Task statement: Reproduce each record exactly. The pictures should be skipped.
=== Data ===
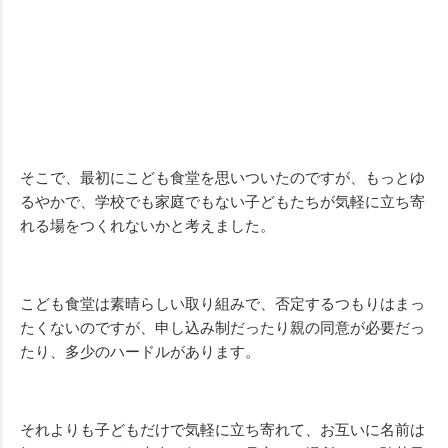
そこで、最初にこども食堂を思いついたのですが、もっとゆ
るやかで、学校でも家庭でもない子どもたちが気軽に立ち寄
れる場をつくれないかと考えました。
こども食堂は素晴らしい取り組みで、否定するつもりはまっ
たくないのですが、申し込み制だったり親の同意が必要だっ
たり、多少のハードルがあります。
それよりも子どもだけで気軽に立ち寄れて、お互いに名前は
===
Exercise result:
そこで、最初にこども食堂を思いついたのですが、もっとゆ
るやかで、学校でも家庭でもない子どもたちが気軽に立ち寄
れる場をつくれないかと考えました。
こども食堂は素晴らしい取り組みで、否定するつもりはまっ
たくないのですが、申し込み制だったり親の同意が必要だっ
たり、多少のハードルがあります。
それよりも子どもだけで気軽に立ち寄れて、お互いに名前は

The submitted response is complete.